(Beginning of Provided material)

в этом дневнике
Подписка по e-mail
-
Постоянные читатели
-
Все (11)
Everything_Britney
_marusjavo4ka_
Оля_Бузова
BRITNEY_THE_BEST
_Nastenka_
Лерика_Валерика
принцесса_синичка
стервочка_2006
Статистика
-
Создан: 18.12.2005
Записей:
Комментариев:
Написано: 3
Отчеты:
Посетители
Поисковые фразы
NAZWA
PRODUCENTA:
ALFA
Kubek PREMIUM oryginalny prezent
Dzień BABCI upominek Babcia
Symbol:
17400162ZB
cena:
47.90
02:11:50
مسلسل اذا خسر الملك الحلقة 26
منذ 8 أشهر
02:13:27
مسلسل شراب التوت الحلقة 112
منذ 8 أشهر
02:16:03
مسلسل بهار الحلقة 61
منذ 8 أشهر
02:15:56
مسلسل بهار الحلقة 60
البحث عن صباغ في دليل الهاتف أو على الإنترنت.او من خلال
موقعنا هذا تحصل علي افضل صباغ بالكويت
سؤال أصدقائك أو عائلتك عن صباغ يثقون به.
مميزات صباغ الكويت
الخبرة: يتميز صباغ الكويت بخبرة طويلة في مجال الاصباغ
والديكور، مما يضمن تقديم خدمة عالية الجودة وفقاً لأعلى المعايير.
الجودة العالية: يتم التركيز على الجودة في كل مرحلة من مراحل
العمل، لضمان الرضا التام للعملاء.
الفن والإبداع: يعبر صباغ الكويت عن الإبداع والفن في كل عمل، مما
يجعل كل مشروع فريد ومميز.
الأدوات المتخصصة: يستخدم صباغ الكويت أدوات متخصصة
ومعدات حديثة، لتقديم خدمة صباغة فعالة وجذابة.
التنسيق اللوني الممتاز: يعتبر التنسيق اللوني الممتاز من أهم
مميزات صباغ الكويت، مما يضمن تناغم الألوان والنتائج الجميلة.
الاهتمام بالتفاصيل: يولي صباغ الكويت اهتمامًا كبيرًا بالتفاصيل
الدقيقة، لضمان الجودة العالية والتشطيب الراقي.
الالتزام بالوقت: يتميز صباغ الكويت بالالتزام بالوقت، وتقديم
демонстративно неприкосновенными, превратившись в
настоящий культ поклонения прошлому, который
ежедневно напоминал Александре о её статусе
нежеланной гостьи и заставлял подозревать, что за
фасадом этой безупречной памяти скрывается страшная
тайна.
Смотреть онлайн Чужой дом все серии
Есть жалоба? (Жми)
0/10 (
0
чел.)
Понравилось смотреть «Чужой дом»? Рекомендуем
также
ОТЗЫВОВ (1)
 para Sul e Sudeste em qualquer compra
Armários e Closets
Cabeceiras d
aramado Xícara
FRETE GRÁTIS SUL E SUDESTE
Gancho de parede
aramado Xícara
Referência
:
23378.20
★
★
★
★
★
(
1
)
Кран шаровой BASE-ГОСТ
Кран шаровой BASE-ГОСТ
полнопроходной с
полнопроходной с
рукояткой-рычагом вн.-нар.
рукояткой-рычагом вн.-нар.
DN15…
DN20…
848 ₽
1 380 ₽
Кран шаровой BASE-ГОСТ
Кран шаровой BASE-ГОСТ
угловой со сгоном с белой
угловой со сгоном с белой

(End of Provided material)

• **Task**
Write out each line of the data above again, exactly as given.

• **Solved exercise**
в этом дневнике
Подписка по e-mail
-
Постоянные читатели
-
Все (11)
Everything_Britney
_marusjavo4ka_
Оля_Бузова
BRITNEY_THE_BEST
_Nastenka_
Лерика_Валерика
принцесса_синичка
стервочка_2006
Статистика
-
Создан: 18.12.2005
Записей:
Комментариев:
Написано: 3
Отчеты:
Посетители
Поисковые фразы
NAZWA
PRODUCENTA:
ALFA
Kubek PREMIUM oryginalny prezent
Dzień BABCI upominek Babcia
Symbol:
17400162ZB
cena:
47.90
02:11:50
مسلسل اذا خسر الملك الحلقة 26
منذ 8 أشهر
02:13:27
مسلسل شراب التوت الحلقة 112
منذ 8 أشهر
02:16:03
مسلسل بهار الحلقة 61
منذ 8 أشهر
02:15:56
مسلسل بهار الحلقة 60
البحث عن صباغ في دليل الهاتف أو على الإنترنت.او من خلال
موقعنا هذا تحصل علي افضل صباغ بالكويت
سؤال أصدقائك أو عائلتك عن صباغ يثقون به.
مميزات صباغ الكويت
الخبرة: يتميز صباغ الكويت بخبرة طويلة في مجال الاصباغ
والديكور، مما يضمن تقديم خدمة عالية الجودة وفقاً لأعلى المعايير.
الجودة العالية: يتم التركيز على الجودة في كل مرحلة من مراحل
العمل، لضمان الرضا التام للعملاء.
الفن والإبداع: يعبر صباغ الكويت عن الإبداع والفن في كل عمل، مما
يجعل كل مشروع فريد ومميز.
الأدوات المتخصصة: يستخدم صباغ الكويت أدوات متخصصة
ومعدات حديثة، لتقديم خدمة صباغة فعالة وجذابة.
التنسيق اللوني الممتاز: يعتبر التنسيق اللوني الممتاز من أهم
مميزات صباغ الكويت، مما يضمن تناغم الألوان والنتائج الجميلة.
الاهتمام بالتفاصيل: يولي صباغ الكويت اهتمامًا كبيرًا بالتفاصيل
الدقيقة، لضمان الجودة العالية والتشطيب الراقي.
الالتزام بالوقت: يتميز صباغ الكويت بالالتزام بالوقت، وتقديم
демонстративно неприкосновенными, превратившись в
настоящий культ поклонения прошлому, который
ежедневно напоминал Александре о её статусе
нежеланной гостьи и заставлял подозревать, что за
фасадом этой безупречной памяти скрывается страшная
тайна.
Смотреть онлайн Чужой дом все серии
Есть жалоба? (Жми)
0/10 (
0
чел.)
Понравилось смотреть «Чужой дом»? Рекомендуем
также
ОТЗЫВОВ (1)
 para Sul e Sudeste em qualquer compra
Armários e Closets
Cabeceiras d
aramado Xícara
FRETE GRÁTIS SUL E SUDESTE
Gancho de parede
aramado Xícara
Referência
:
23378.20
★
★
★
★
★
(
1
)
Кран шаровой BASE-ГОСТ
Кран шаровой BASE-ГОСТ
полнопроходной с
полнопроходной с
рукояткой-рычагом вн.-нар.
рукояткой-рычагом вн.-нар.
DN15…
DN20…
848 ₽
1 380 ₽
Кран шаровой BASE-ГОСТ
Кран шаровой BASE-ГОСТ
угловой со сгоном с белой
угловой со сгоном с белой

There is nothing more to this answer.